Material provided ▸
☆ ☆ ☆ ☆ ☆
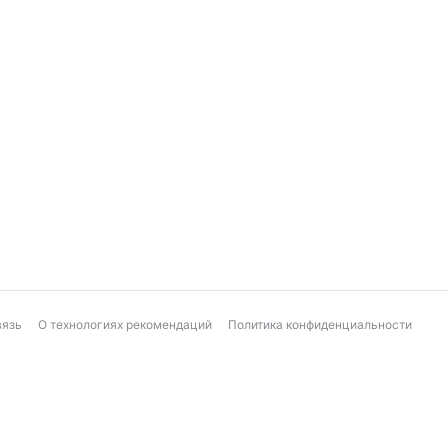
вязь
О технологиях рекомендаций
Политика конфиденциальности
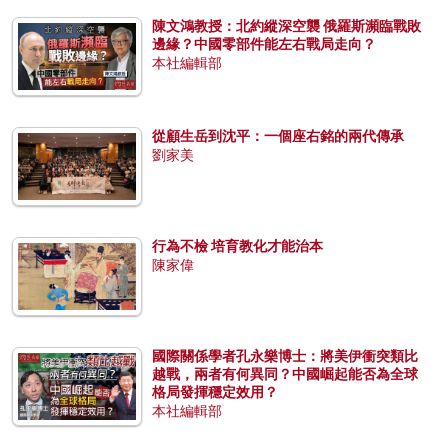
陳文鴻教授：北約縱深空襲 俄羅斯瀕臨戰敗
邊緣？中國零部件能左右戰局走向？
本社編輯部
從顧生岳到沈平：一個座右銘的兩代傳承
劉家美
行為不檢 培育教化才能治本
陳家偉
國際關係學者孔永樂博士：將美伊衝突類比
越戰，兩者有何異同？中國崛起能否為全球
格局發揮穩定效用？
本社編輯部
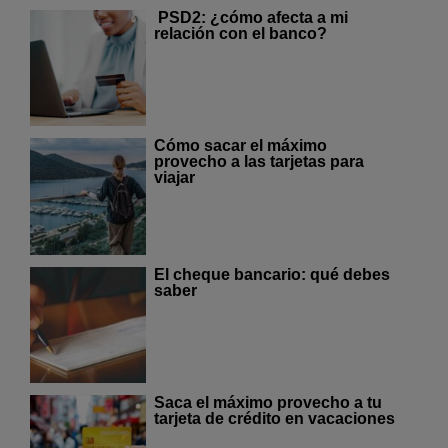
PSD2: ¿cómo afecta a mi
relación con el banco?
Cómo sacar el máximo
provecho a las tarjetas para
viajar
El cheque bancario: qué debes
saber
Saca el máximo provecho a tu
tarjeta de crédito en vacaciones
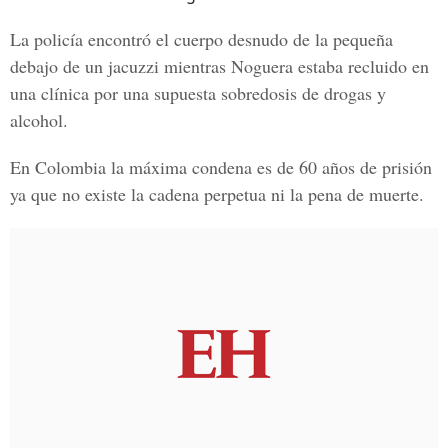
La policía encontró el
cuerpo desnudo
de la pequeña
debajo de un
jacuzzi
mientras Noguera estaba recluido en
una clínica por una supuesta
sobredosis de drogas y
alcohol.
En
Colombia
la máxima condena es de 60 años de prisión
ya que no existe la
cadena perpetua
ni la
pena de muerte
.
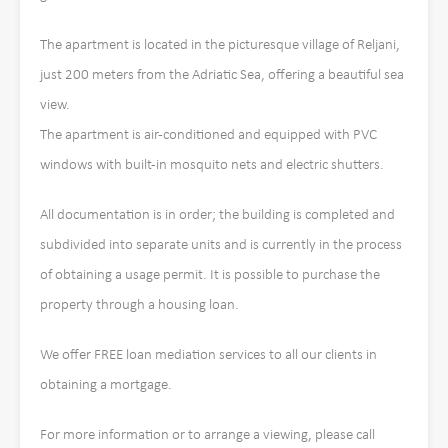
The apartment is located in the picturesque village of Reljani,
just 200 meters from the Adriatic Sea, offering a beautiful sea
view.
The apartment is air-conditioned and equipped with PVC
windows with built-in mosquito nets and electric shutters.
All documentation is in order; the building is completed and
subdivided into separate units and is currently in the process
of obtaining a usage permit. It is possible to purchase the
property through a housing loan.
We offer FREE loan mediation services to all our clients in
obtaining a mortgage.
For more information or to arrange a viewing, please call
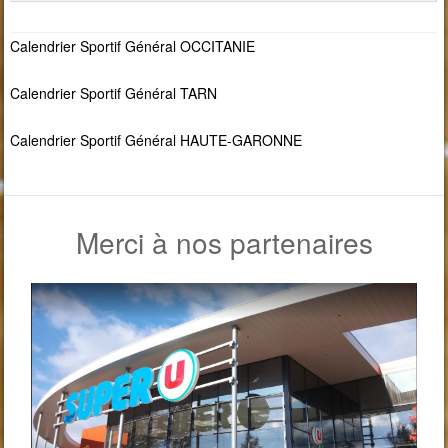
Calendrier Sportif Général OCCITANIE
Calendrier Sportif Général TARN
Calendrier Sportif Général HAUTE-GARONNE
Merci à nos partenaires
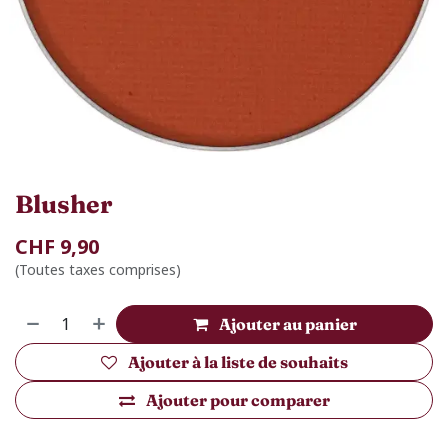
Blusher
CHF
9,90
(Toutes taxes comprises)
Ajouter au panier
Ajouter à la liste de souhaits
Ajouter pour comparer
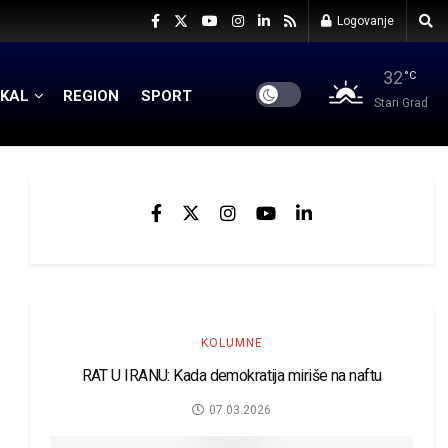
Logovanje
32
°C
KAL
REGION
SPORT
Stari Grad
KOLUMNE
RAT U IRANU: Kada demokratija miriše na naftu
07.03.2026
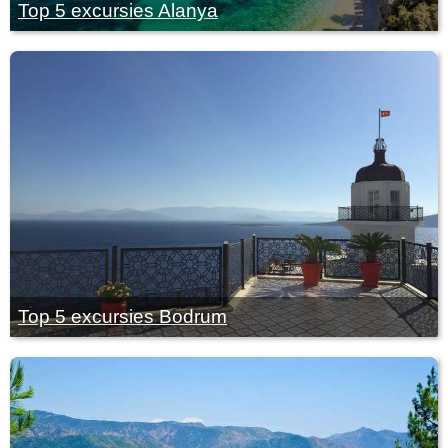
Top 5 excursies Alanya
Top 5 excursies Bodrum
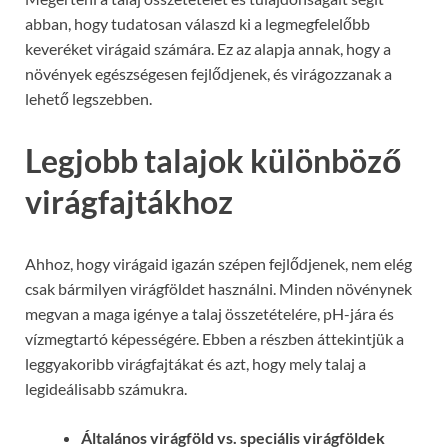
abban, hogy tudatosan válaszd ki a legmegfelelőbb
keveréket virágaid számára. Ez az alapja annak, hogy a
növények egészségesen fejlődjenek, és virágozzanak a
lehető legszebben.
Legjobb talajok különböző
virágfajtákhoz
Ahhoz, hogy virágaid igazán szépen fejlődjenek, nem elég
csak bármilyen virágföldet használni. Minden növénynek
megvan a maga igénye a talaj összetételére, pH-jára és
vízmegtartó képességére. Ebben a részben áttekintjük a
leggyakoribb virágfajtákat és azt, hogy mely talaj a
legideálisabb számukra.
Általános virágföld vs. speciális virágföldek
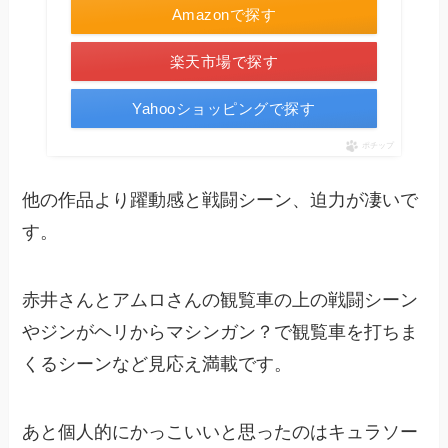
Amazonで探す
楽天市場で探す
Yahooショッピングで探す
ポチップ
他の作品より躍動感と戦闘シーン、迫力が凄いで
す。
赤井さんとアムロさんの観覧車の上の戦闘シーン
やジンがヘリからマシンガン？で観覧車を打ちま
くるシーンなど見応え満載です。
あと個人的にかっこいいと思ったのはキュラソー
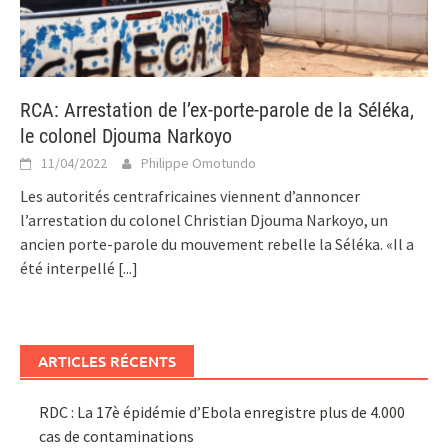
RCA: Arrestation de l’ex-porte-parole de la Séléka,
le colonel Djouma Narkoyo
11/04/2022
Philippe Omotundo
Les autorités centrafricaines viennent d’annoncer
l’arrestation du colonel Christian Djouma Narkoyo, un
ancien porte-parole du mouvement rebelle la Séléka. «Il a
été interpellé
[...]
ARTICLES RÉCENTS
RDC : La 17è épidémie d’Ebola enregistre plus de 4.000
cas de contaminations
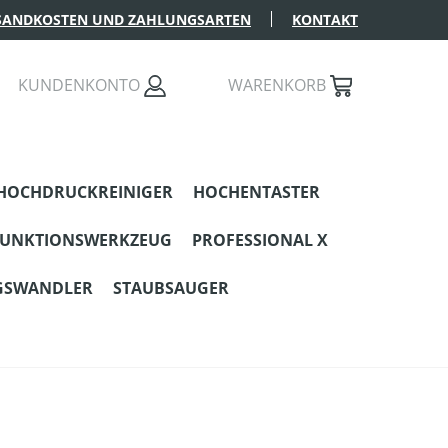
SANDKOSTEN UND ZAHLUNGSARTEN
KONTAKT
KUNDENKONTO
WARENKORB
HOCHDRUCKREINIGER
HOCHENTASTER
FUNKTIONSWERKZEUG
PROFESSIONAL X
GSWANDLER
STAUBSAUGER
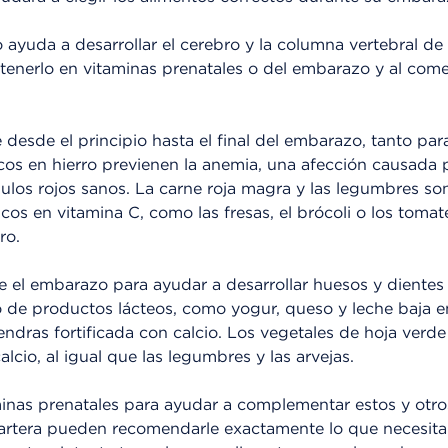
co ayuda a desarrollar el cerebro y la columna vertebral d
tenerlo en vitaminas prenatales o del embarazo y al com
e desde el principio hasta el final del embarazo, tanto p
icos en hierro previenen la anemia, una afección causada
bulos rojos sanos. La carne roja magra y las legumbres s
ricos en vitamina C, como las fresas, el brócoli o los toma
ro.
te el embarazo para ayudar a desarrollar huesos y diente
o de productos lácteos, como yogur, queso y leche baja e
endras fortificada con calcio. Los vegetales de hoja ver
lcio, al igual que las legumbres y las arvejas.
inas prenatales para ayudar a complementar estos y otros
rtera pueden recomendarle exactamente lo que necesita.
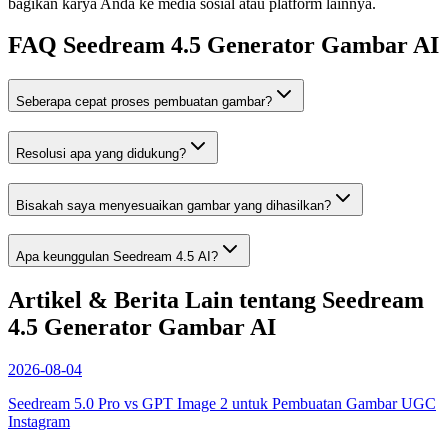
bagikan karya Anda ke media sosial atau platform lainnya.
FAQ Seedream 4.5 Generator Gambar AI
Seberapa cepat proses pembuatan gambar?
Resolusi apa yang didukung?
Bisakah saya menyesuaikan gambar yang dihasilkan?
Apa keunggulan Seedream 4.5 AI?
Artikel & Berita Lain tentang Seedream
4.5 Generator Gambar AI
2026-08-04
Seedream 5.0 Pro vs GPT Image 2 untuk Pembuatan Gambar UGC
Instagram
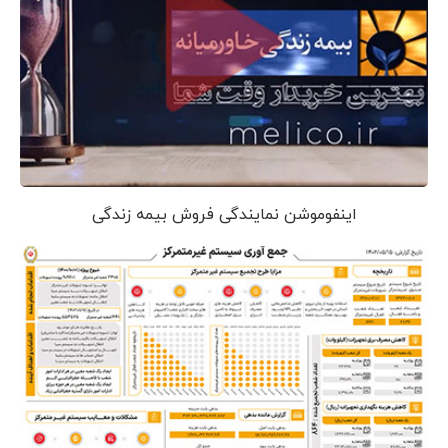
اینفوموشن نمایندگی فروش بیمه زندگی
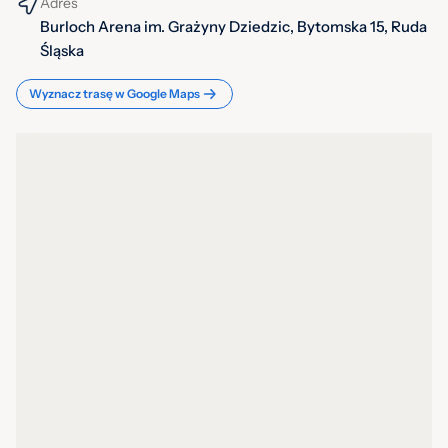
Adres
Burloch Arena im. Grażyny Dziedzic, Bytomska 15, Ruda
Śląska
Wyznacz trasę w Google Maps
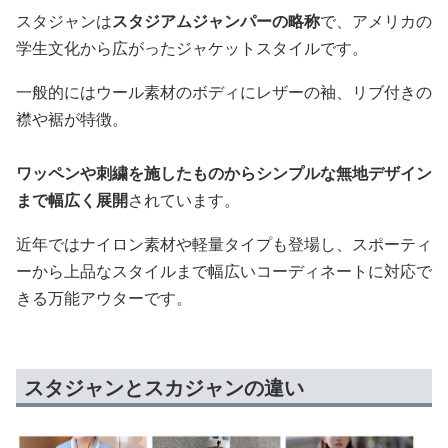
スタジャンは
スタジアムジャンパーの略称
で、アメリカの
学生文化から広がったジャケットスタイルです。
一般的にはウール素材のボディにレザーの袖、リブ付きの
襟や裾が特徴。
ワッペンや刺繍を施したものからシンプルな無地デザイン
まで幅広く展開
されています。
近年ではナイロン素材や軽量タイプも登場し、スポーティ
ーから上品なスタイルまで幅広いコーディネートに対応で
きる万能アウターです。
スタジャンとスカジャンの違い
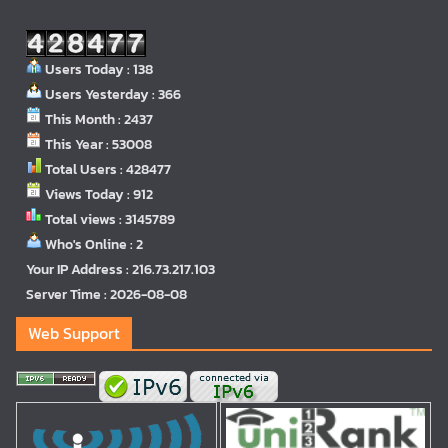
Users Today : 138
Users Yesterday : 366
This Month : 2437
This Year : 53008
Total Users : 428477
Views Today : 912
Total views : 3145789
Who's Online : 2
Your IP Address : 216.73.217.103
Server Time : 2026-08-08
Web Support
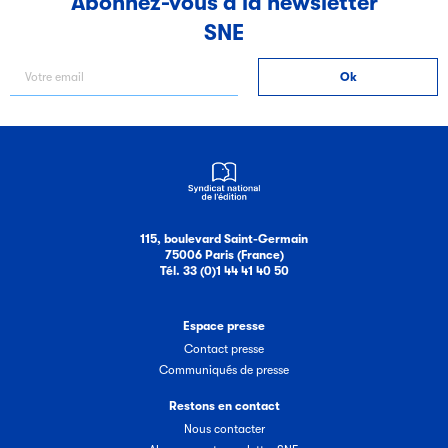
Abonnez-vous à la newsletter
SNE
Filéas
Filéas est une plateforme en ligne destinée à l’ensemble
des acteurs de la filière du livre. Suivez les ventes de vos
ouvrages grâce à Filéas.
115, boulevard Saint-Germain
75006 Paris (France)
Tél. 33 (0)1 44 41 40 50
Espace presse
Contact presse
Communiqués de presse
Restons en contact
Nous contacter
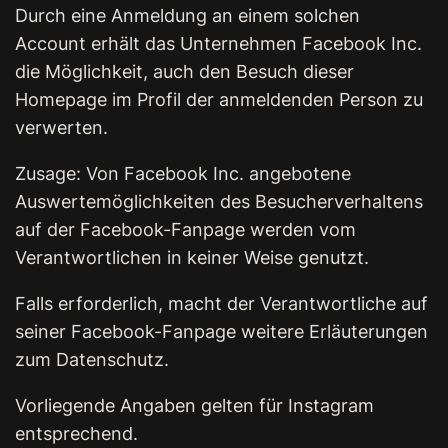
Durch eine Anmeldung an einem solchen
Account erhält das Unternehmen Facebook Inc.
die Möglichkeit, auch den Besuch dieser
Homepage im Profil der anmeldenden Person zu
verwerten.
Zusage: Von Facebook Inc. angebotene
Auswertemöglichkeiten des Besucherverhaltens
auf der Facebook-Fanpage werden vom
Verantwortlichen in keiner Weise genutzt.
Falls erforderlich, macht der Verantwortliche auf
seiner Facebook-Fanpage weitere Erläuterungen
zum Datenschutz.
Vorliegende Angaben gelten für Instagram
entsprechend.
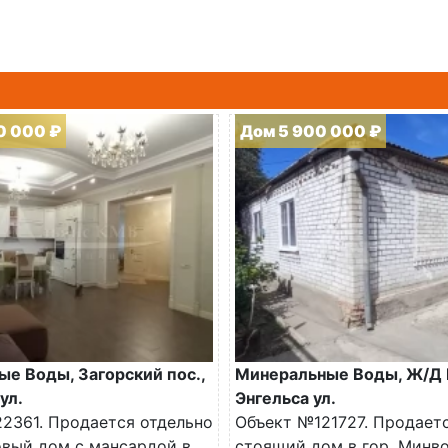
0 000 ₽
Дом 5 900 000 ₽
е Воды, Загорский пос.,
Минеральные Воды, Ж/Д 
ул.
Энгельса ул.
2361. Продается отдельно
Объект №121727. Продает
вый дом с мансардой в
стоящий дом в гор. Минво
☆ ☆ ☆ ☆ ☆
Task details ▸
Leaving out the pictures, transcribe the material above exactly.

Response to this task ▸
вязь
О технологиях рекомендаций
Политика конфиденциальности
陳文鴻教授：北約縱深空襲 俄羅斯瀕臨戰敗
邊緣？中國零部件能左右戰局走向？
本社編輯部
從顧生岳到沈平：一個座右銘的兩代傳承
劉家美
行為不檢 培育教化才能治本
陳家偉
國際關係學者孔永樂博士：將美伊衝突類比
越戰，兩者有何異同？中國崛起能否為全球
格局發揮穩定效用？
本社編輯部
PSD2: ¿cómo afecta a mi
relación con el banco?
Cómo sacar el máximo
provecho a las tarjetas para
viajar
El cheque bancario: qué debes
saber
Saca el máximo provecho a tu
tarjeta de crédito en vacaciones
La policía encontró el
cuerpo desnudo
de la pequeña
debajo de un
jacuzzi
mientras Noguera estaba recluido en
una clínica por una supuesta
sobredosis de drogas y
alcohol.
En
Colombia
la máxima condena es de 60 años de prisión
ya que no existe la
cadena perpetua
ni la
pena de muerte
.
The apartment is located in the picturesque village of Reljani,
just 200 meters from the Adriatic Sea, offering a beautiful sea
view.
The apartment is air-conditioned and equipped with PVC
windows with built-in mosquito nets and electric shutters.
All documentation is in order; the building is completed and
subdivided into separate units and is currently in the process
of obtaining a usage permit. It is possible to purchase the
property through a housing loan.
We offer FREE loan mediation services to all our clients in
obtaining a mortgage.
For more information or to arrange a viewing, please call
Calendrier Sportif Général OCCITANIE
Calendrier Sportif Général TARN
Calendrier Sportif Général HAUTE-GARONNE
Merci à nos partenaires
Blusher
CHF
9,90
(Toutes taxes comprises)
Ajouter au panier
Ajouter à la liste de souhaits
Ajouter pour comparer
Logovanje
32
°C
KAL
REGION
SPORT
Stari Grad
KOLUMNE
RAT U IRANU: Kada demokratija miriše na naftu
07.03.2026
Top 5 excursies Alanya
Top 5 excursies Bodrum
abban, hogy tudatosan válaszd ki a legmegfelelőbb
keveréket virágaid számára. Ez az alapja annak, hogy a
növények egészségesen fejlődjenek, és virágozzanak a
lehető legszebben.
Legjobb talajok különböző
virágfajtákhoz
Ahhoz, hogy virágaid igazán szépen fejlődjenek, nem elég
csak bármilyen virágföldet használni. Minden növénynek
megvan a maga igénye a talaj összetételére, pH-jára és
vízmegtartó képességére. Ebben a részben áttekintjük a
leggyakoribb virágfajtákat és azt, hogy mely talaj a
legideálisabb számukra.
Általános virágföld vs. speciális virágföldek
Amazonで探す
楽天市場で探す
Yahooショッピングで探す
ポチップ
他の作品より躍動感と戦闘シーン、迫力が凄いで
す。
赤井さんとアムロさんの観覧車の上の戦闘シーン
やジンがヘリからマシンガン？で観覧車を打ちま
くるシーンなど見応え満載です。
あと個人的にかっこいいと思ったのはキュラソー
RCA: Arrestation de l’ex-porte-parole de la Séléka,
le colonel Djouma Narkoyo
11/04/2022
Philippe Omotundo
Les autorités centrafricaines viennent d’annoncer
l’arrestation du colonel Christian Djouma Narkoyo, un
ancien porte-parole du mouvement rebelle la Séléka. «Il a
été interpellé
[...]
ARTICLES RÉCENTS
RDC : La 17è épidémie d’Ebola enregistre plus de 4.000
cas de contaminations
SANDKOSTEN UND ZAHLUNGSARTEN
KONTAKT
KUNDENKONTO
WARENKORB
HOCHDRUCKREINIGER
HOCHENTASTER
FUNKTIONSWERKZEUG
PROFESSIONAL X
GSWANDLER
STAUBSAUGER
co ayuda a desarrollar el cerebro y la columna vertebral d
tenerlo en vitaminas prenatales o del embarazo y al com
e desde el principio hasta el final del embarazo, tanto p
icos en hierro previenen la anemia, una afección causada
bulos rojos sanos. La carne roja magra y las legumbres s
ricos en vitamina C, como las fresas, el brócoli o los toma
ro.
te el embarazo para ayudar a desarrollar huesos y diente
o de productos lácteos, como yogur, queso y leche baja e
endras fortificada con calcio. Los vegetales de hoja ver
lcio, al igual que las legumbres y las arvejas.
inas prenatales para ayudar a complementar estos y otros
rtera pueden recomendarle exactamente lo que necesita.
bagikan karya Anda ke media sosial atau platform lainnya.
FAQ Seedream 4.5 Generator Gambar AI
Seberapa cepat proses pembuatan gambar?
Resolusi apa yang didukung?
Bisakah saya menyesuaikan gambar yang dihasilkan?
Apa keunggulan Seedream 4.5 AI?
Artikel & Berita Lain tentang Seedream
4.5 Generator Gambar AI
2026-08-04
Seedream 5.0 Pro vs GPT Image 2 untuk Pembuatan Gambar UGC
Instagram
اینفوموشن نمایندگی فروش بیمه زندگی
Adres
Burloch Arena im. Grażyny Dziedzic, Bytomska 15, Ruda
Śląska
Wyznacz trasę w Google Maps
スタジャンは
スタジアムジャンパーの略称
で、アメリカの
学生文化から広がったジャケットスタイルです。
一般的にはウール素材のボディにレザーの袖、リブ付きの
襟や裾が特徴。
ワッペンや刺繍を施したものからシンプルな無地デザイン
まで幅広く展開
されています。
近年ではナイロン素材や軽量タイプも登場し、スポーティ
ーから上品なスタイルまで幅広いコーディネートに対応で
きる万能アウターです。
スタジャンとスカジャンの違い
Users Today : 138
Users Yesterday : 366
This Month : 2437
This Year : 53008
Total Users : 428477
Views Today : 912
Total views : 3145789
Who's Online : 2
Your IP Address : 216.73.217.103
Server Time : 2026-08-08
Web Support
Abonnez-vous à la newsletter
SNE
Filéas
Filéas est une plateforme en ligne destinée à l’ensemble
des acteurs de la filière du livre. Suivez les ventes de vos
ouvrages grâce à Filéas.
115, boulevard Saint-Germain
75006 Paris (France)
Tél. 33 (0)1 44 41 40 50
Espace presse
Contact presse
Communiqués de presse
Restons en contact
Nous contacter
Durch eine Anmeldung an einem solchen
Account erhält das Unternehmen Facebook Inc.
die Möglichkeit, auch den Besuch dieser
Homepage im Profil der anmeldenden Person zu
verwerten.
Zusage: Von Facebook Inc. angebotene
Auswertemöglichkeiten des Besucherverhaltens
auf der Facebook-Fanpage werden vom
Verantwortlichen in keiner Weise genutzt.
Falls erforderlich, macht der Verantwortliche auf
seiner Facebook-Fanpage weitere Erläuterungen
zum Datenschutz.
Vorliegende Angaben gelten für Instagram
entsprechend.
0 000 ₽
Дом 5 900 000 ₽
е Воды, Загорский пос.,
Минеральные Воды, Ж/Д 
ул.
Энгельса ул.
2361. Продается отдельно
Объект №121727. Продает
вый дом с мансардой в
стоящий дом в гор. Минво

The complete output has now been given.